If you borrow too much or if interest rates increase more than you expected, your monthly HELOC payment could grow beyond your ability to pay. As with any loan, falling behind on your HELOC payments can damage your credit. In the worst-case scenario, your lender can foreclose on your home, since you will have put it up as collateral for the HELOC.

Even if your HELOC rate stays the same, you may still face an increase in monthly payments if you choose to make interest-only payments during your initial draw period. Although interest-only payments will minimize your monthly costs at first, making such small payments so early in the loan period may lead to a dramatic increase in your monthly costs once the loan enters the repayment period. At that point, you'll need to start paying back the principal as well as the interest. If you don’t budget for any monthly payment increases, you’re at risk of not being able to afford not only your loan, but your everyday expenses, too.

What's Required to Qualify for a HELOC?

Most lenders will require that you have at least 20% equity in your home. You'll have a hard time getting approval if your equity hasn't reached at least that level. Lenders also look at your credit record, which should show a credit score of at least 620 and a consistent history of on-time payments.

Other requirements by lenders include a debt-to-income ratio of at least 43% and loan to value ratio of 80% or less.
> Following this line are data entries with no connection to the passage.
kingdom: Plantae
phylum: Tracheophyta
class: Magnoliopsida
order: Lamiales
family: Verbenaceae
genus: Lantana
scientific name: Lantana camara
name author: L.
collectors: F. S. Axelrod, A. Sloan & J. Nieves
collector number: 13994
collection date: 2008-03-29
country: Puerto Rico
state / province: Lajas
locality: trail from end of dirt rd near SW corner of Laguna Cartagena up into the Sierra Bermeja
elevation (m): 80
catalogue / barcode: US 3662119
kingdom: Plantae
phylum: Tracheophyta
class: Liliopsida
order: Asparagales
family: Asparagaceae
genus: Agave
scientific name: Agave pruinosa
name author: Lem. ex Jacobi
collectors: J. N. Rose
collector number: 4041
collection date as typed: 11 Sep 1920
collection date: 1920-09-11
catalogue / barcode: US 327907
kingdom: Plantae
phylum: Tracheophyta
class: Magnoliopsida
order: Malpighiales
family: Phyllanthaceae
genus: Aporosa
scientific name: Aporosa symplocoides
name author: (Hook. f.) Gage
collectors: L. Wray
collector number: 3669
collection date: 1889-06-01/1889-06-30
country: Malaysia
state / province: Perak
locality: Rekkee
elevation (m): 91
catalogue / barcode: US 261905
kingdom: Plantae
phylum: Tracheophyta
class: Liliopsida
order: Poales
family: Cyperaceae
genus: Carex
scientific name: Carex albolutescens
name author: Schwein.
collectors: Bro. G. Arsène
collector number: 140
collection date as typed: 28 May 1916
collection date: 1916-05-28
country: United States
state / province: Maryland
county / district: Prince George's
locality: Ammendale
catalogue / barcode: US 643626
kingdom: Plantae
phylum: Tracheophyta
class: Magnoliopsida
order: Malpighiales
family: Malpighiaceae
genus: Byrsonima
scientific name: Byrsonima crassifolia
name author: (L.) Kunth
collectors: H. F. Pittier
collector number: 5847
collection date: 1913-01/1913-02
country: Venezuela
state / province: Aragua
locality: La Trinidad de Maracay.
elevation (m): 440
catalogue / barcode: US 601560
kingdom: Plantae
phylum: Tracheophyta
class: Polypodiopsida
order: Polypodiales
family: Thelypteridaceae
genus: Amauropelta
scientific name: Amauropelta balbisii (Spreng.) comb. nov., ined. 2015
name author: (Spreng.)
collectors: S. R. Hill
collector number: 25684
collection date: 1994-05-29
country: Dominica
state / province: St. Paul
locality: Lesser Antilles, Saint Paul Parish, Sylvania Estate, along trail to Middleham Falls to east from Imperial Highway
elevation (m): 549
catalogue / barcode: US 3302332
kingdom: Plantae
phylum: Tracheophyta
These numbers describe the relationship between how much you earn or possess versus how much you owe to other lenders. If you do not fit these requirements, you may need to provide additional proof that you have the ability to keep up with your loans.

What Does the Application Process Look Like?

Before filling out an application, you’ll need to gather all required financial documentation. This includes your personal information, your employer’s contact, evidence of income for the previous two years, proof of homeownership and insurance, a mortgage statement, and any evidence of existing debts and liens on your home.

Once you’ve applied for a loan, the lender will review your financial profile and measure it against their requirements. The lender may ask for additional information and another appraisal on your home. The approval process can take anywhere from two to four weeks. If approved, you’ll sign closing documents and access to the funds will be ready within a few business days.

Considering Alternatives to a HELOC

HELOCs are relatively complex loans, and you may want a simpler solution that reduces your exposure to changing rates. A home equity loan works much like a HELOC, except that the loan is at a fixed interest rate, which means your monthly payments won’t change. Also, a home equity loan gives you a single lump sum instead of repeated withdrawals during the draw period. While this schedule offers less flexibility than a HELOC does, home equity loans are ideal if you already know how much you need to borrow. In addition, the predictable repayment schedule of a home equity loan can save you from the potential instability of HELOC payments.

If HELOC rates are too high for you, refinancing your mortgage for a higher loan amount may be a better alternative. In cash-out refinancing, you replace your current home loan with a new mortgage that borrows more than what you owe currently. Since there's more than enough money to pay off your old loan, you receive the remainder in a lump sum. A cash-out refinance follows a fixed rate structure, which results in lower rates and a stable monthly payment. However, mortgage refinancing does come with higher closing costs and a longer approval process compared to a HELOC. Alternatively, some lenders have begun offering convertible fixed-rate HELOCs which behave like a hybrid between a HELOC and a home equity loan.